CoCoEdit: Content-Consistent Image Editing via Region Regularized Reinforcement Learning¶

Conference: ICML 2026
arXiv: 2602.14068
Code: https://github.com/CoCoEdit (Available)
Area: Image Generation / Instructed Image Editing / RL Post-training
Keywords: Content-consistent editing, pixel-level similarity reward, region regularization, DiffusionNFT, FLUX/Qwen-Image-Edit

TL;DR¶

To address the issue where "editing models often make unintended changes in non-edited regions," this paper constructs the CoCoEdit-40K local editing dataset, proposes a pixel-level similarity reward to complement MLLM rewards, and designs a region-regularized RL objective (constraining consistency in non-edited regions for high-reward samples and forcing changes in edited regions for low-reward samples). This improves both FLUX.1 Kontext and Qwen-Image-Edit in edit scores and PSNR/SSIM, breaking the existing trade-off where "improving editing capability inevitably hurts consistency."

Background & Motivation¶

Background: Modern instructed editing models (FLUX.1 Kontext, Qwen-Image-Edit, Step1X-Edit, BAGEL, OmniGen2) have achieved strong instruction following through massive data and powerful backbones. Recently, works like Edit-R1 and MotionNFT have used RL (DPO/PPO/GRPO/DiffusionNFT) with MLLM rewards for post-training to further push editing scores.

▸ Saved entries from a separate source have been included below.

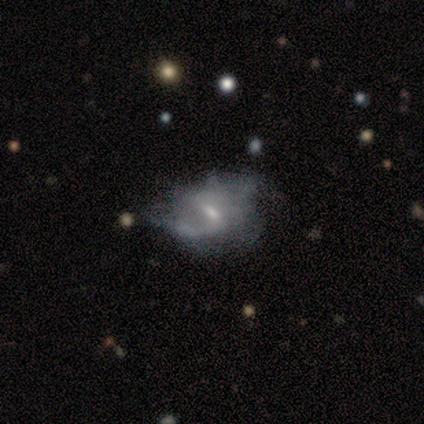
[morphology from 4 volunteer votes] Overall: featured or disk (75%). Edge-on disk: no (100%). Bar: weak (100%). Spiral arms: yes (100%). Spiral arm count: 2 (67%; 1 33%). Spiral winding: loose (67%; medium 33%). Bulge size: small (100%). Merging: none (50%, tied with minor disturbance).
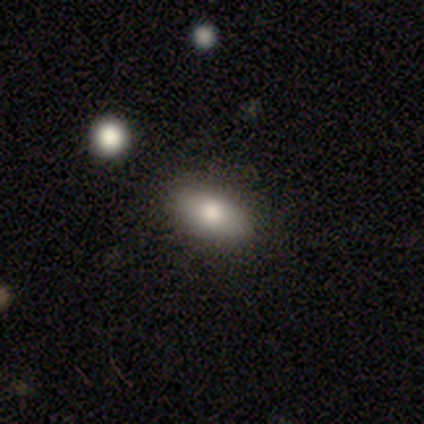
Smooth or featured?
  - smooth: 60% *
  - featured or disk: 40%
  - star or artifact: 0%
How rounded?
  - in between: 100% *
  - round: 0%
  - cigar-shaped: 0%
Merging?
  - none: 60% *
  - minor disturbance: 40%
  - major disturbance: 0%
  - merger: 0%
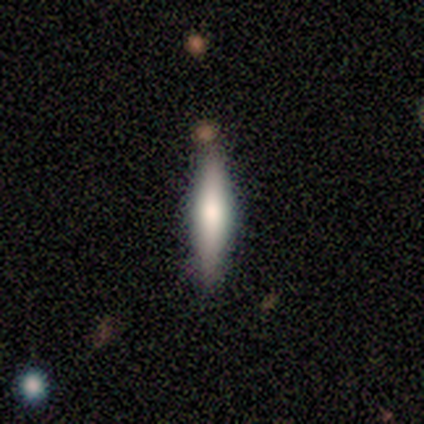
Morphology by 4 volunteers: Smooth or featured?
  - smooth: 75% *
  - featured or disk: 25%
  - star or artifact: 0%
How rounded?
  - cigar-shaped: 67% *
  - in between: 33%
  - round: 0%
Merging?
  - none: 75% *
  - minor disturbance: 25%
  - major disturbance: 0%
  - merger: 0%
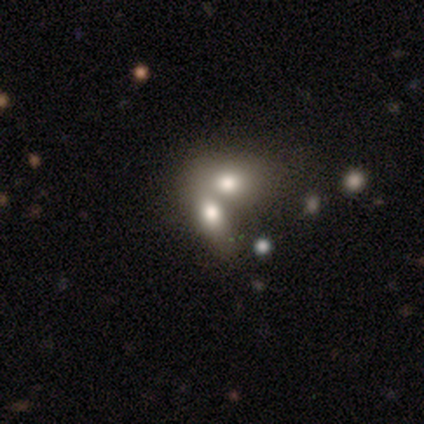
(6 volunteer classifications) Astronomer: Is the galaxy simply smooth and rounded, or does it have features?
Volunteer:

Limitations of Prior Work: (i) Editing models perform well in target regions but often modify non-edited regions unintentionally—for instance, a background pillow might disappear while editing a foreground person. (ii) Existing RL post-training relies solely on MLLM rewards, which are insensitive to fine-grained pixel differences in non-edited regions. This pushes models to "radically alter images for higher scores," leading to a significant drop in PSNR (e.g., Edit-R1 reduces FLUX's PSNR by 5.15 dB).

Key Challenge: Editing capability (MLLM Score) and content consistency (PSNR) are in conflict under current training objectives: MLLM rewards are spatial-agnostic scalars insensitive to small changes, and using them for RL inevitably sacrifices consistency.

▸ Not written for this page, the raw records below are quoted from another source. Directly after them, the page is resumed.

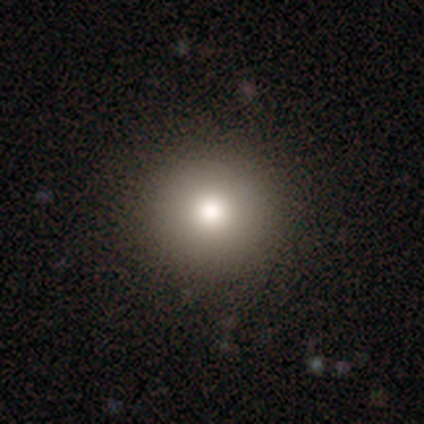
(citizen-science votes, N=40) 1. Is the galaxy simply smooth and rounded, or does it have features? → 78% smooth, 15% featured or disk, 8% star or artifact.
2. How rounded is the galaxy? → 97% round, 3% in between, 0% cigar-shaped.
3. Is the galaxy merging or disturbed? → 89% none, 8% major disturbance, 3% minor disturbance, 0% merger.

Goal: Construct a post-training framework that simultaneously drives (i) accurate editing and (ii) strict preservation of non-edited regions, without requiring extra masks at inference time (to maintain fairness with baselines), along with modified benchmarks for quantifiable consistency evaluation.

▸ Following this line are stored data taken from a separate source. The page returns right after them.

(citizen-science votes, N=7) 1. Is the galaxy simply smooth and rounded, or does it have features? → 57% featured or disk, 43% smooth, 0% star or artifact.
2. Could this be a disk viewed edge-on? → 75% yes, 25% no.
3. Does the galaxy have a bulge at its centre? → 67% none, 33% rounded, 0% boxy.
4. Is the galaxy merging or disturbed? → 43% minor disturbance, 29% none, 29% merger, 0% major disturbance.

Key Insight: (a) Use MLLM + SAM2 for offline annotation of editing masks and refined instructions for each training sample; (b) Supplement the reward side with a pixel-level similarity reward (masked PSNR/SSIM) to quantify detail differences invisible to MLLMs; (c) Use masks to decouple the latent into edited and non-edited regions at the loss side, applying region-level regularization separately for positive and negative samples.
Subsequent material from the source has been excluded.